另外,你體內鵲橋蠱的毒性,我也暫時替你壓制下來了。但是想要根除的話,還需要去尋找另外兩個人,其中一個人就是丫丫公主,另外一個人我自己都不知道名字。但我相信我很快就會找到他。
到了那個時候,你體內的鵲橋蠱就可以徹底根除,這折磨了你千百年來的蠱蟲,終於可以離開你了。
在最後的最後,我還是只能抱歉地說一句。大蝮蛇的血具備封印之力,你用苗刀殺了它,苗刀自己也被它的力量封住了。至於解封之法,我自己也不清楚。
但是我向你保證,只要我想到了解封的辦法,我立刻就會告訴你。
我們回頭見!願我們的友誼,天長地久。
……
你的秦瑤。
我呆住了。她在這裏面說的一些事情,我根本就聽不懂。
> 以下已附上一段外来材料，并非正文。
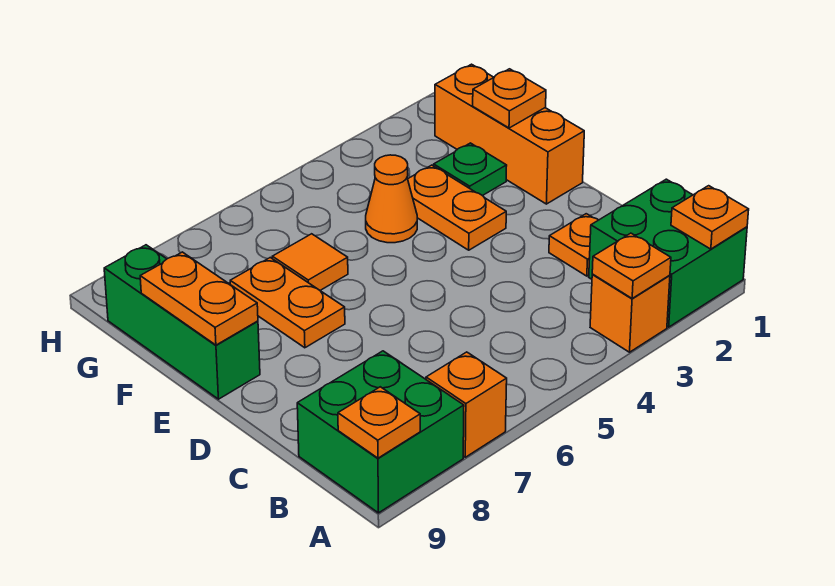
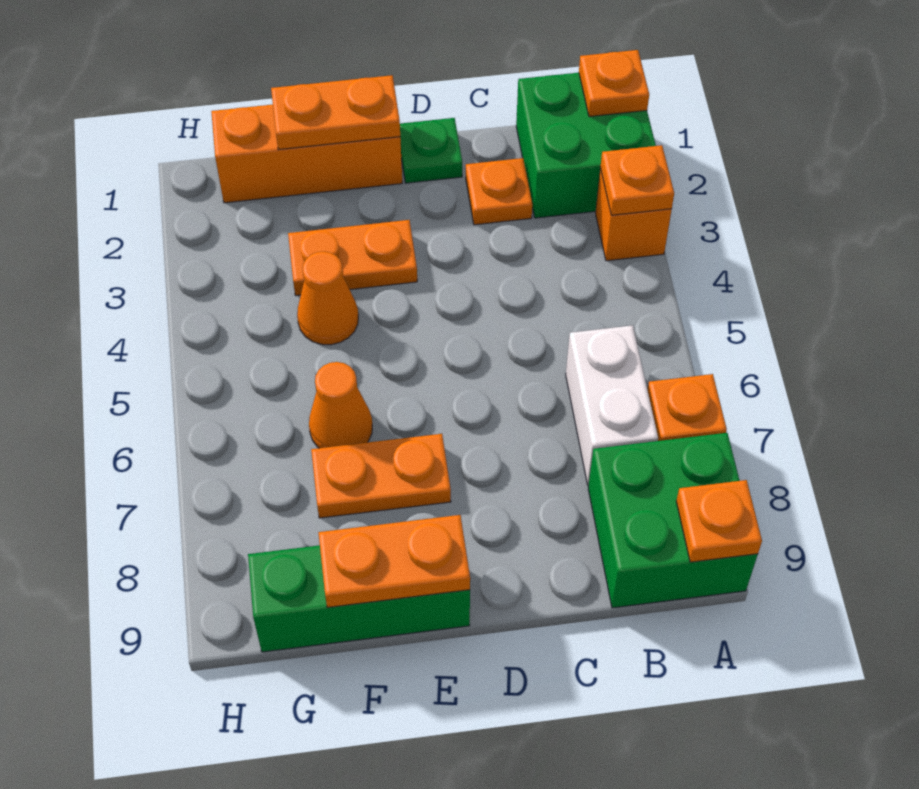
none -> white 1x2 brick [566,325,658,485]
orange 1x1 plate [473,69,546,128] -> orange 1x2 plate [271,75,400,150]
green 1x1 plate [434,143,507,196] -> green 1x1 plate moved to [400,118,462,183]
orange 1x1 tile [272,234,348,290] -> orange 1x1 cone [309,362,372,448]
比如說那什麼往生蛛,又什麼大蝮蛇的,都什麼玩意兒啊?
我拍了拍腦袋,難不成真的是自己失憶呢?
苗刀?苗刀?
「對了!我的苗刀呢?」我看向劉鑫。
「是那把黑色的古刀嗎?」他問道。
「在這裏了!」劉鑫很快就抱過來一個盒子,道,「它也是和你一起送回來的。但是,它回來的時候上面有許多像血一樣的東西。之後我就讓人去清洗,可就是清洗不掉這紅色。這隻怕是這把古刀生來就有的。老闆,我擅作主張,差點兒就弄壞了你的收藏,你……不會怪我唄?」
我拿起這把熟悉的古刀,立刻就呆住了,原本黑黝黝的刀身這個時候已經變成了暗紅之色,說不出的詭異。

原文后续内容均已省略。